In 2016, she came out of retirement to star in Woody Allen's television series Crisis in Six Scenes on Amazon, her first role since Allen's own Small Time Crooks.
May has received recognition for her writing, with her first Writers Guild of America nomination coming in 1971 for her debut film, A New Leaf (which she directed and in which she co-starred). Further writing honours include an Oscar nomination for Best Adapted Screenplay, with Warren Beatty, and similarly that years' Writers Guild of America award for Heaven Can Wait (1978). Other writing awards include a Saturn Award for Best Writing with Warren Beatty in 1978 for the same movie, and a nomination for a WGA for The Birdcage (1996), as well as a BAFTA Award for Best Adapted Screenplay for Primary Colors (1998), and Oscar and WGA nominations for the same movie.

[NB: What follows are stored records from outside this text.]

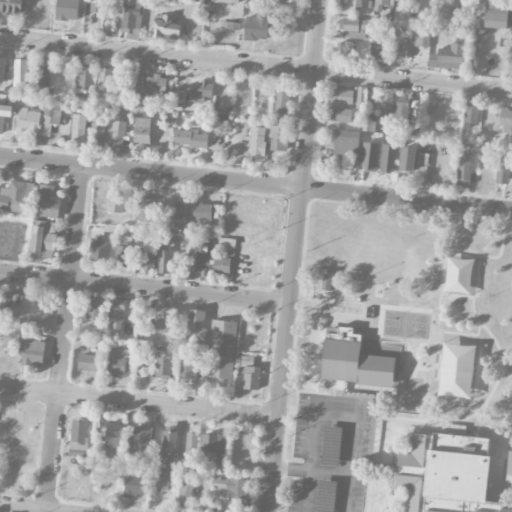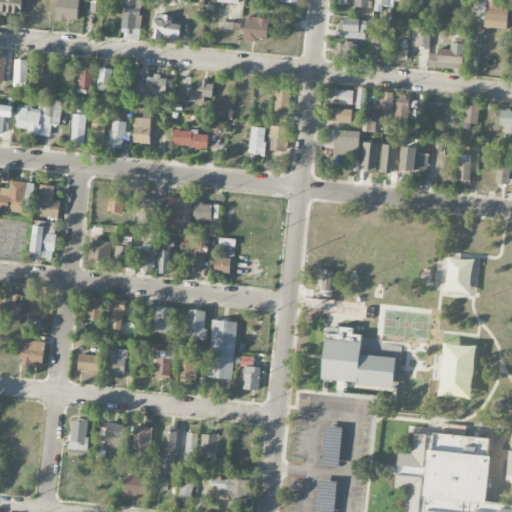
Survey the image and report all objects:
building: (95, 0)
building: (180, 0)
building: (228, 1)
building: (287, 1)
building: (405, 1)
building: (341, 2)
building: (361, 3)
building: (382, 4)
building: (10, 6)
building: (67, 10)
building: (493, 12)
building: (511, 16)
building: (131, 20)
building: (165, 28)
building: (256, 29)
building: (354, 29)
building: (420, 38)
building: (378, 45)
building: (346, 49)
building: (403, 51)
building: (447, 58)
road: (255, 64)
building: (2, 68)
building: (20, 73)
building: (43, 74)
building: (85, 79)
building: (104, 79)
building: (153, 89)
building: (199, 93)
building: (340, 97)
building: (281, 104)
building: (386, 110)
building: (401, 112)
building: (471, 114)
building: (4, 115)
building: (338, 116)
building: (38, 118)
building: (505, 120)
building: (368, 125)
building: (78, 129)
building: (142, 131)
building: (96, 135)
building: (117, 136)
building: (189, 139)
building: (278, 139)
building: (257, 141)
building: (344, 143)
building: (407, 159)
building: (388, 160)
building: (422, 161)
building: (464, 170)
building: (502, 174)
road: (255, 184)
building: (13, 197)
building: (47, 203)
building: (115, 204)
building: (146, 210)
building: (202, 212)
building: (178, 215)
building: (43, 243)
building: (99, 250)
road: (466, 254)
road: (294, 255)
building: (123, 256)
building: (148, 257)
building: (199, 258)
building: (164, 262)
building: (222, 266)
building: (459, 275)
building: (326, 281)
road: (144, 287)
road: (456, 295)
building: (11, 306)
building: (94, 309)
building: (117, 315)
building: (164, 320)
park: (406, 324)
building: (195, 326)
park: (387, 336)
road: (64, 337)
building: (222, 350)
building: (30, 351)
building: (247, 361)
building: (353, 361)
building: (117, 362)
building: (89, 363)
building: (164, 363)
building: (188, 370)
building: (457, 371)
road: (505, 373)
building: (251, 379)
road: (139, 403)
road: (478, 409)
road: (335, 411)
building: (114, 435)
building: (78, 438)
building: (142, 438)
building: (191, 447)
building: (213, 449)
building: (168, 450)
parking lot: (323, 452)
building: (508, 466)
road: (311, 471)
building: (444, 473)
building: (160, 484)
building: (134, 487)
building: (186, 491)
building: (234, 491)
building: (326, 496)
road: (23, 509)
building: (505, 510)
building: (473, 511)
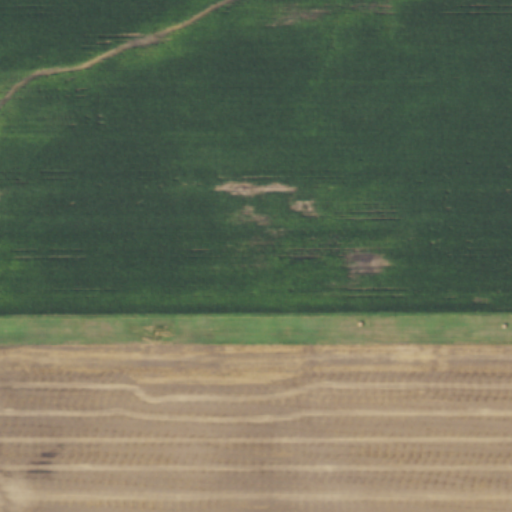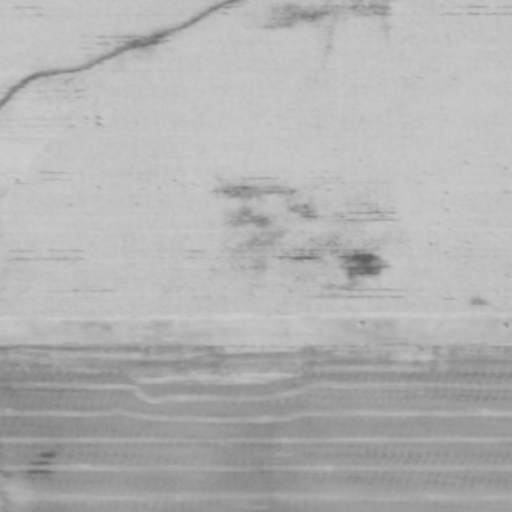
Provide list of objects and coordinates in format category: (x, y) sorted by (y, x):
road: (256, 341)
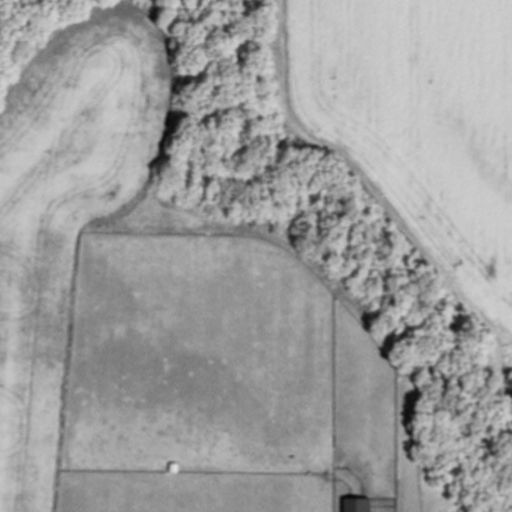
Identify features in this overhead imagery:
building: (359, 506)
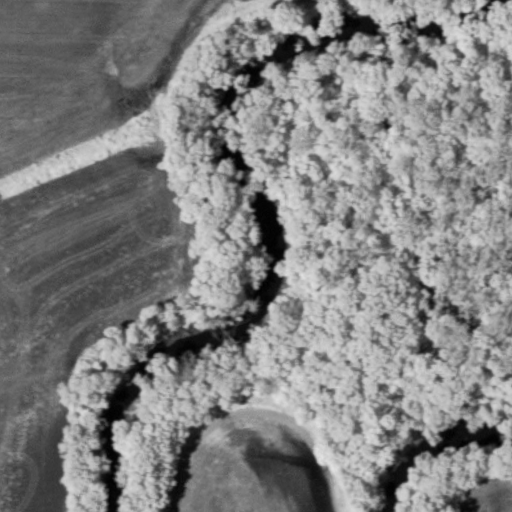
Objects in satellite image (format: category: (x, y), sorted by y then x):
river: (396, 40)
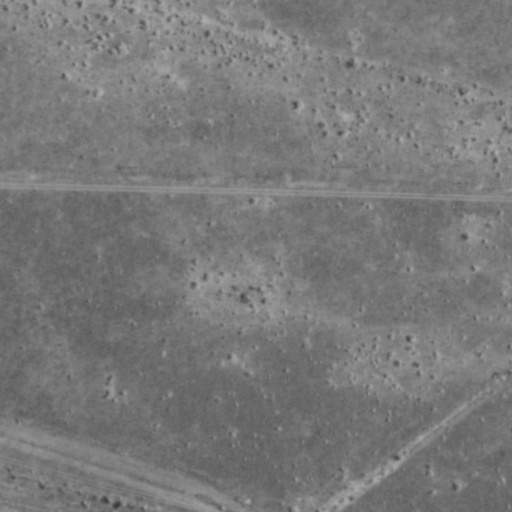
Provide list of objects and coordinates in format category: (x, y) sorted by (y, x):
road: (310, 53)
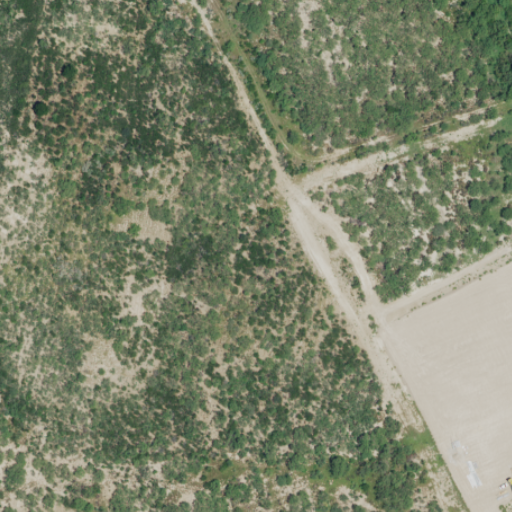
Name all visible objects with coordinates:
road: (330, 245)
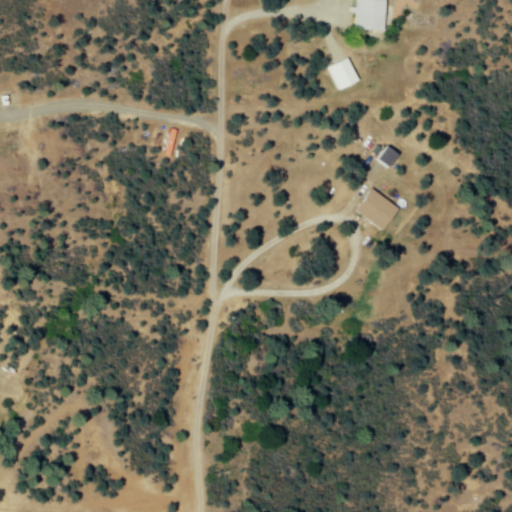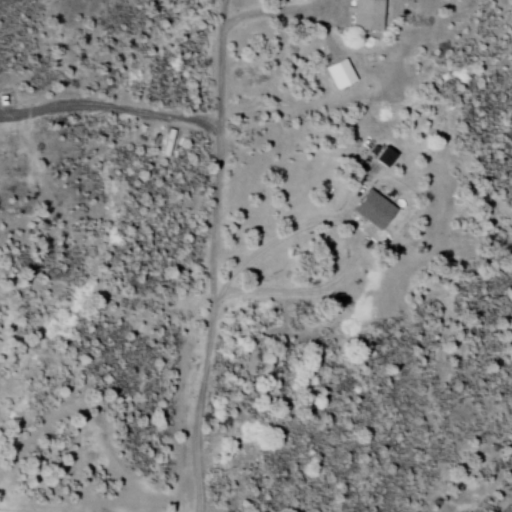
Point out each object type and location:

For her acting, her accolades include a nomination for a Golden Globe award for Best Actress in a musical or comedy for A New Leaf (1971), and winning the National Society of Film Critics Award for Best Supporting Actress for her role in Small Time Crooks (2000).
May was awarded the National Medal of Arts for her lifetime contributions by president Barack Obama, in a ceremony in the White House on July 10, 2013.
In January 2016, the Writer's Guild of America-West announced that May would receive its 2016 Laurel Award for Screenwriting Achievement at the Writer's Guild of America award ceremony in Los Angeles on February 13.